Suburbs Respond To Prisoner Release Program: No Way!

On Tuesday, state and local officials proposed that inmates released from the downtown Twin Towers Correctional Facility (county jail) should be sent to the community from which they were arrested.
In other words, if you were arrested in Long Beach for public intoxication, when you are released, you should be sent back to Long Beach. Too many people are released in downtown Los Angeles, and then end up homeless on Skid Row.
Well, the local suburbs have responded… and quickly… Here are some of their responses:
Calabasas Mayor: "This is a plan for balkanization of the region, with every city trying to do the same thing without any expertise and the advantage of a concentration of resources," he said. "We would never fight a common war city by city. But that is what this plan would have us do."
West Covina Councilmember: "They shouldn't go back to where they were arrested unless they live there."
Montebello Mayor: "I understand not leaving a person in downtown, where there's already a serious problem. But then again, if you are going to simply transport the problem to another community, I am not sure that would be the kind of solution folks in the local cities would approve of."
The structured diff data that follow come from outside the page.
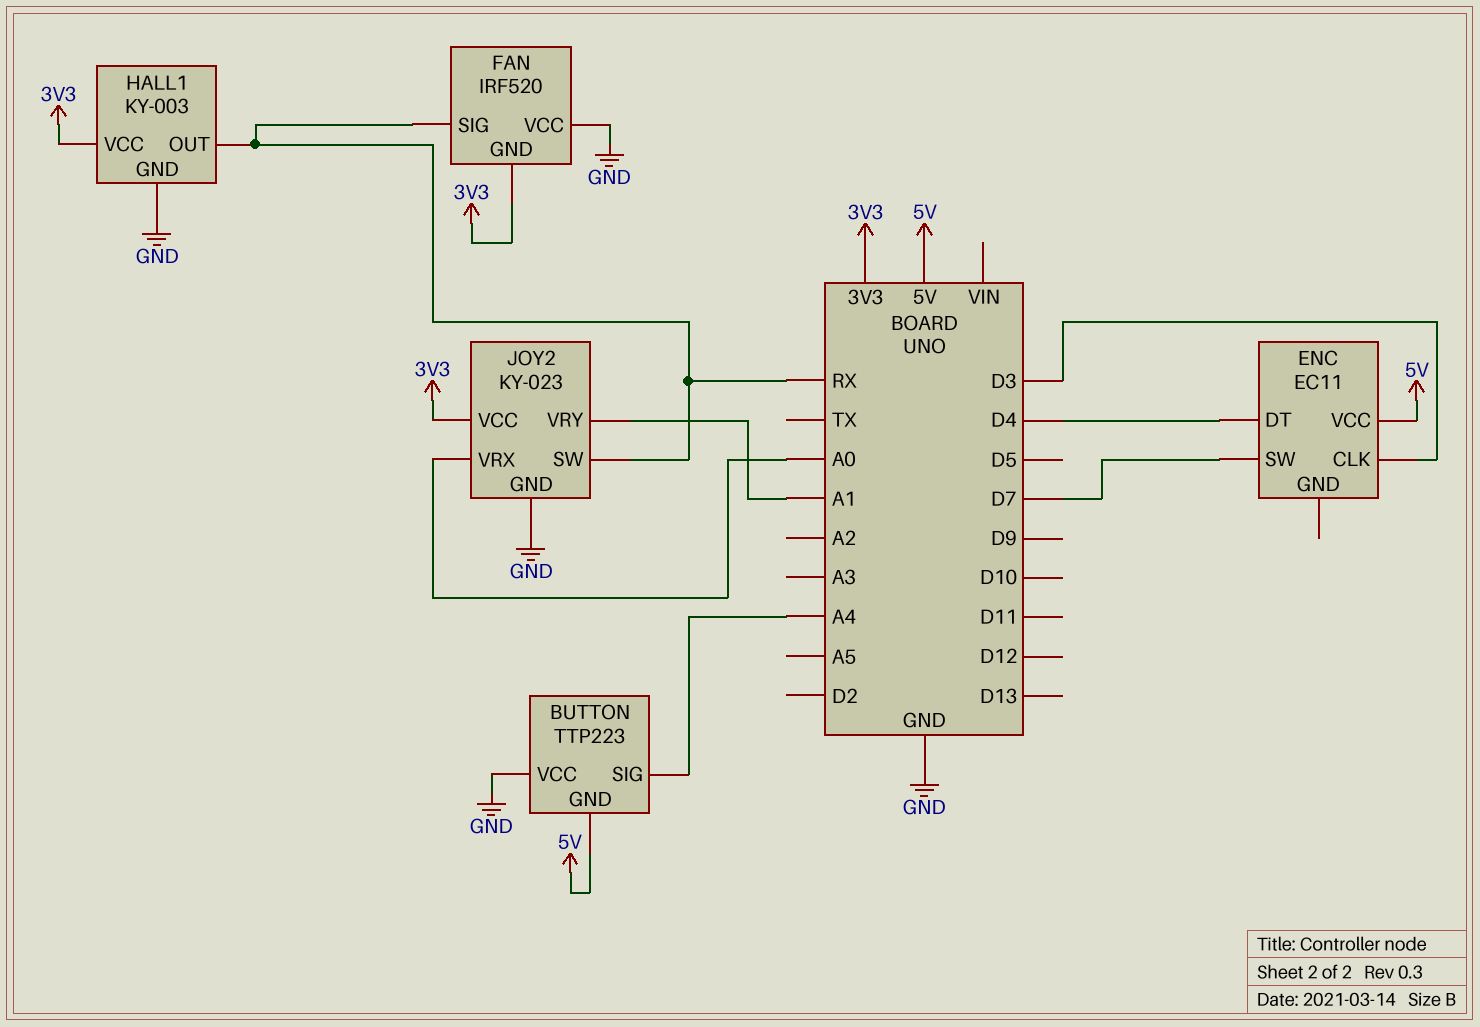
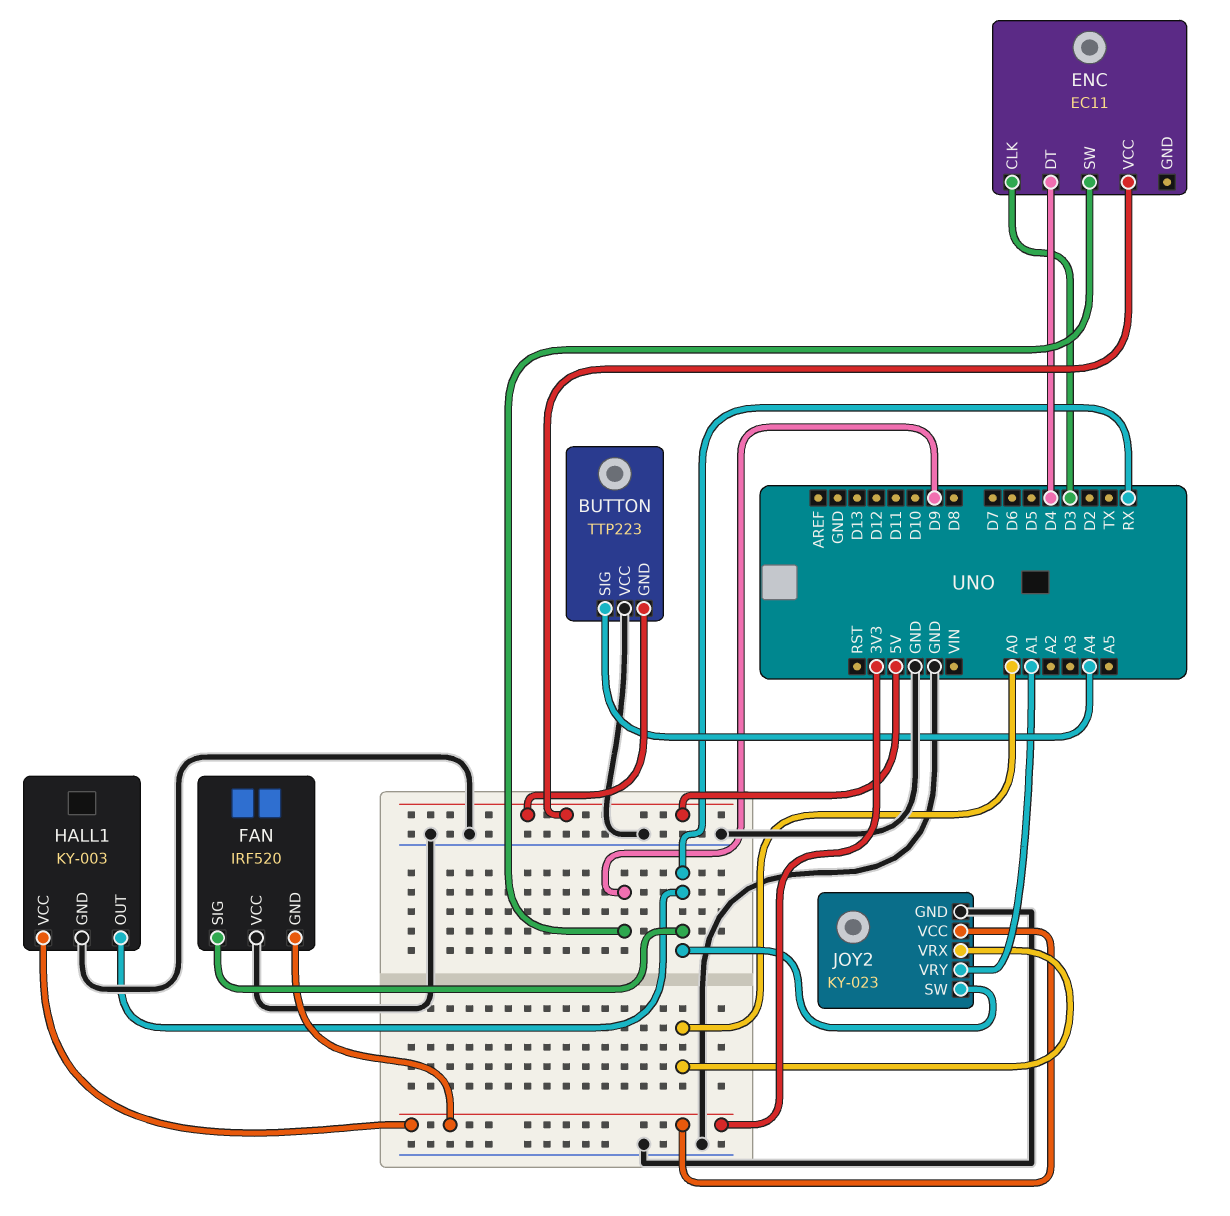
ENC pin SW: D7 -> D9

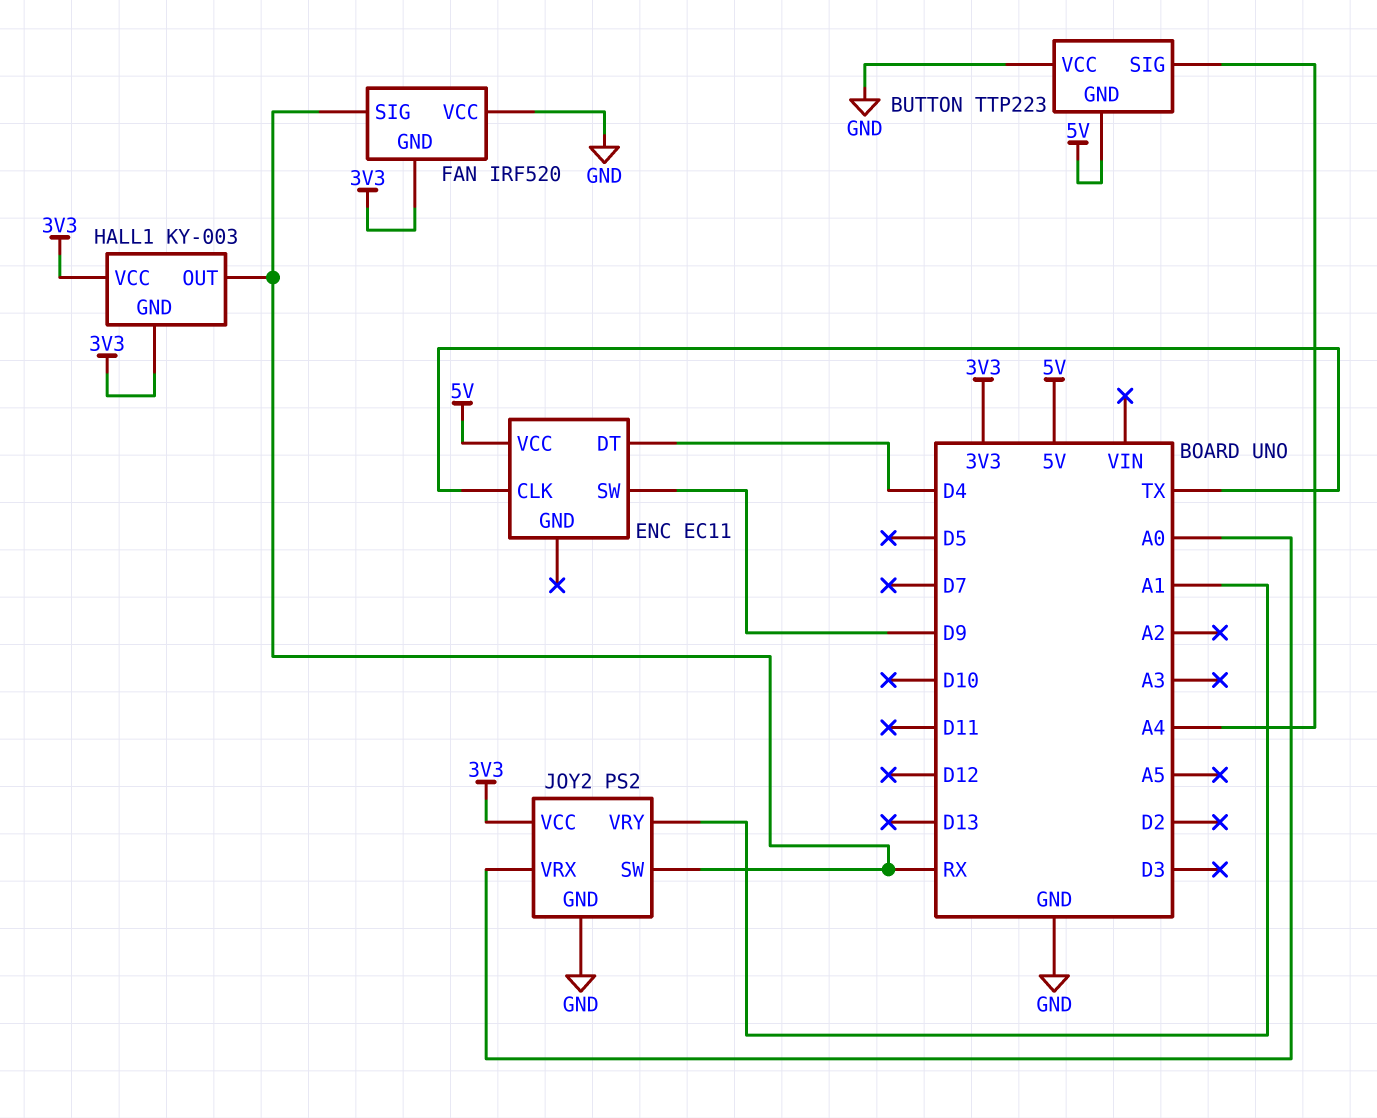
ENC pin CLK: D3 -> TX
HALL1 pin GND: GND -> 3V3
JOY2: KY-023 -> PS2

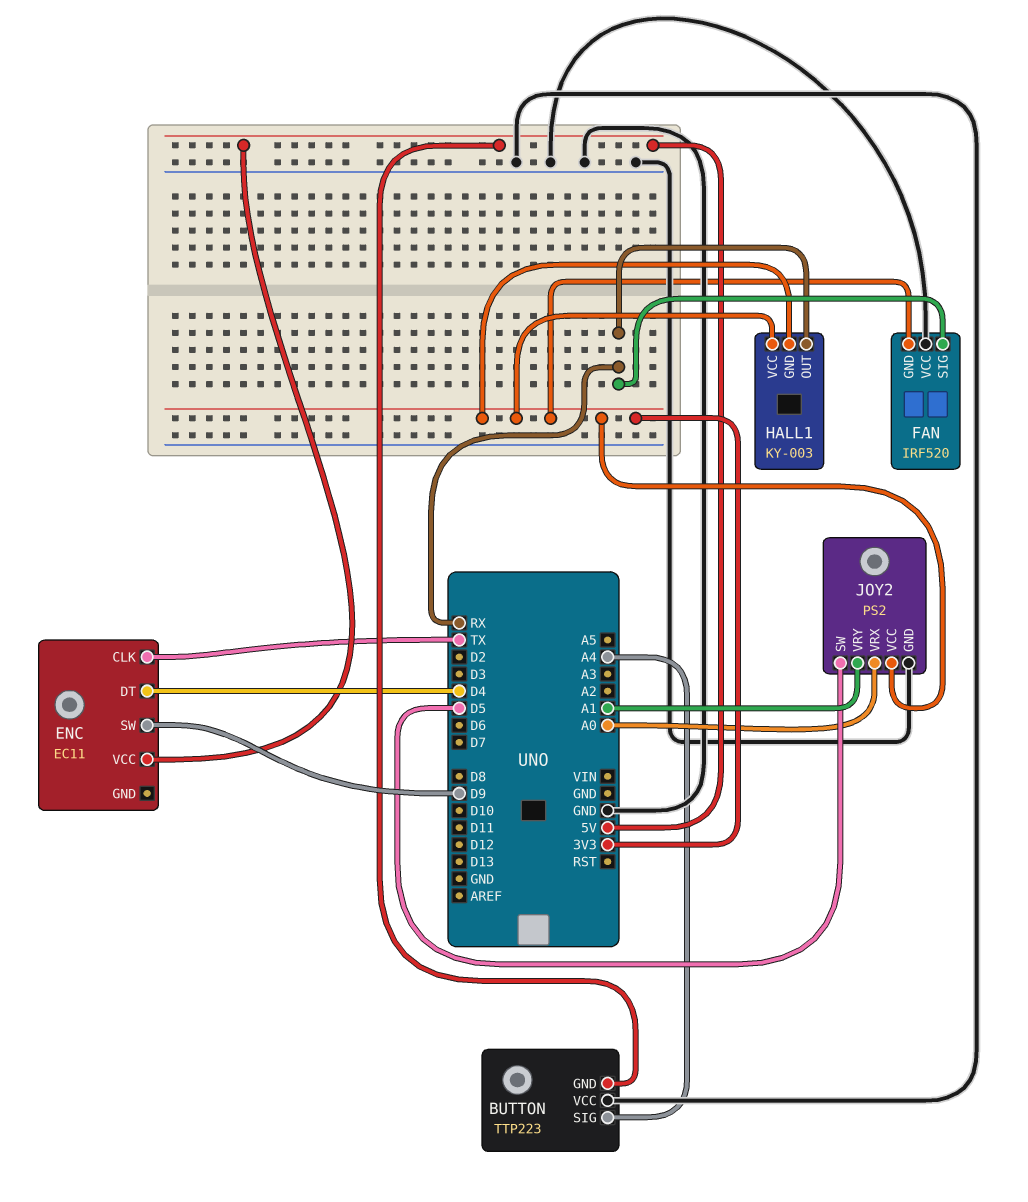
JOY2 pin SW: RX -> D5

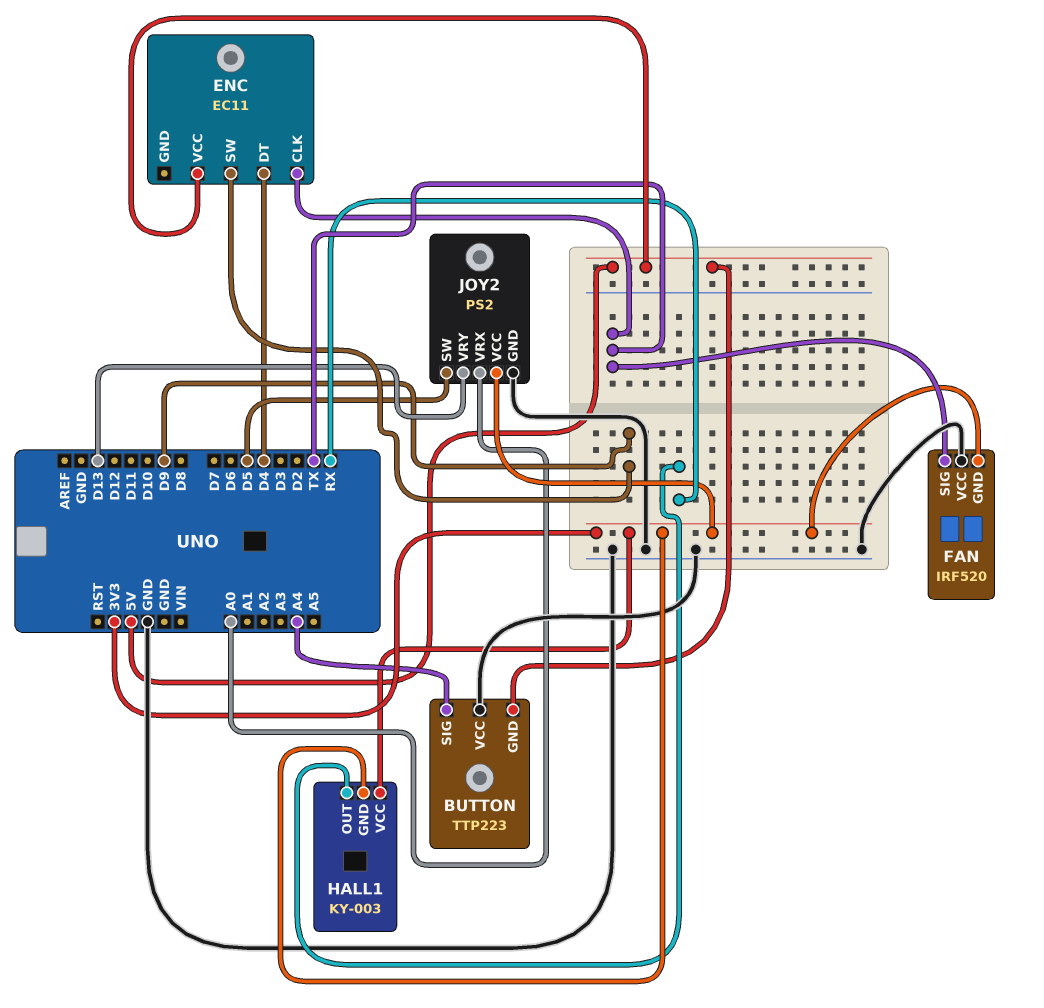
FAN pin SIG: RX -> TX
JOY2 pin VRY: A1 -> D13

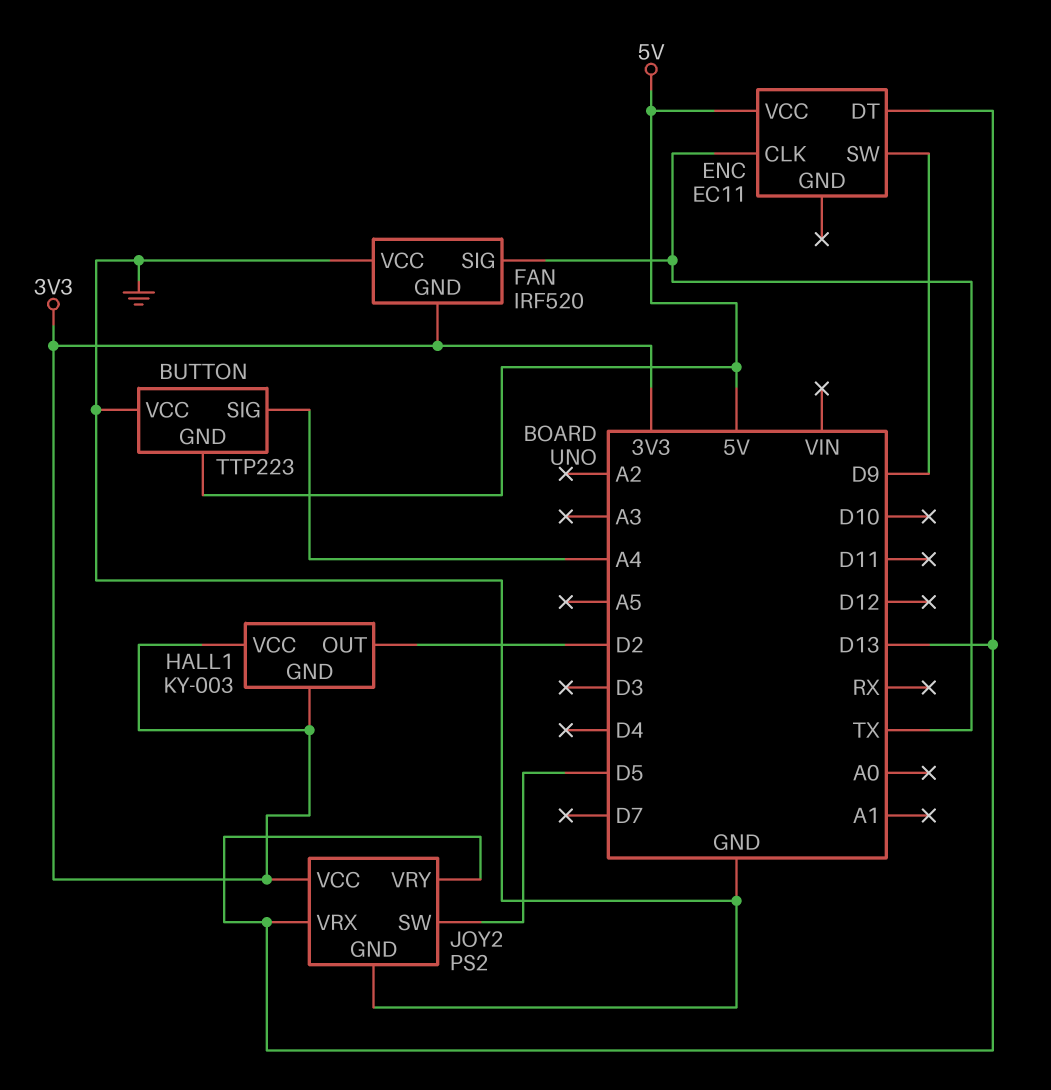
ENC pin DT: D4 -> D13
HALL1 pin OUT: RX -> D2
JOY2 pin VRX: A0 -> D13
Pasadena Mayor: "Returning people from downtown seems equitable, but it does require that resources are available to tackle the issue these people have. Right now, there is a concentration of resources downtown. A redistribution of resources is not going to be easy to achieve."
A regional approach is obviously the solution—spread out the services and housing for homeless throughout the County. Especially when homelessness occurs all over. The difficulty is NIMBYism (Not In My Backyard!).
What bedroom community in L.A. County is going to welcome with open arms, a 100-bed homeless shelter. Overcome this reluctance, and a regional approach is the proper solution…




3 Comments:
JOel,
Would you cite your sources please?
WOuld like ot see where this information came from?
If these municipalities refuse to accept their part of the problem they should pay los angeles to increase thse resources. It might be a nice sourse of revenue for services. Why don't they take care of the problem in those municipaliteis ,, if not pay up !!!!!!!